Je suis entièrement d’accord avec l’avis donné par Ronou. Rien que l’exemple de l’Ukraine montre que tout le monde ne s’accorde pas à prendre le régime de Poutine comme référence. Un nombre non négligable de personnes sont contre l’idée d’être contrôlé comme des robots par un homme sans partage qui se prend pour Dieu.

Arretez de nous faire pleurer avec LGBT à tout va ! A-t-on vu des gays martyrisés ??? C’est une communauté archi minoritaire nil faut arreter de leur accorder autant d’attention sinon chaque communauté va demander des droits ou des reconnaissances sans fins !

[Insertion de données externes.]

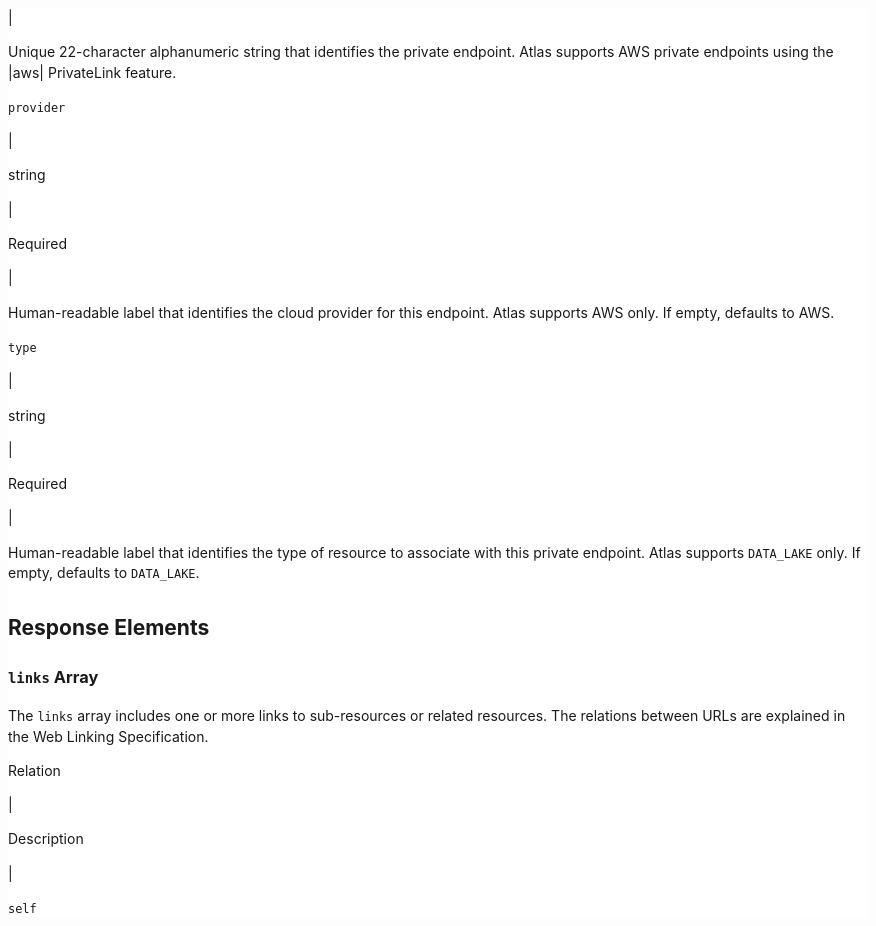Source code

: |

Unique 22-character alphanumeric string that identifies the private endpoint.
Atlas supports AWS private endpoints using the |aws| PrivateLink feature.  
  
`provider`

|

string

|

Required

|

Human-readable label that identifies the cloud provider for this endpoint.
Atlas supports AWS only. If empty, defaults to AWS.  
  
`type`

|

string

|

Required

|

Human-readable label that identifies the type of resource to associate with
this private endpoint. Atlas supports `DATA_LAKE` only. If empty, defaults to
`DATA_LAKE`.  
  
## Response Elements

### `links` Array

The `links` array includes one or more links to sub-resources or related
resources. The relations between URLs are explained in the Web Linking
Specification.

Relation

|

Description  
  
|  
  
`self`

Il faudrait réécouter le discours du Président du CIO, Thomas Bach, lors de la cérémonie d’ouverture.
« Le respect signifie que nous luttions tous ensemble contre toute forme de discrimination fondée sur la race, la religion, la politique, le sexe, L’ORIENTATION SEXUELLE ou tout autre préjugé. »
Voilà qui est clair et qui me semble largement suffisant quant on pense que cela a été dit à la cérémonie d’ouverture, en présence de Poutine et devant le monde entier.
Il s’agissait des Jeux Olympiques, pas de la gay-pride!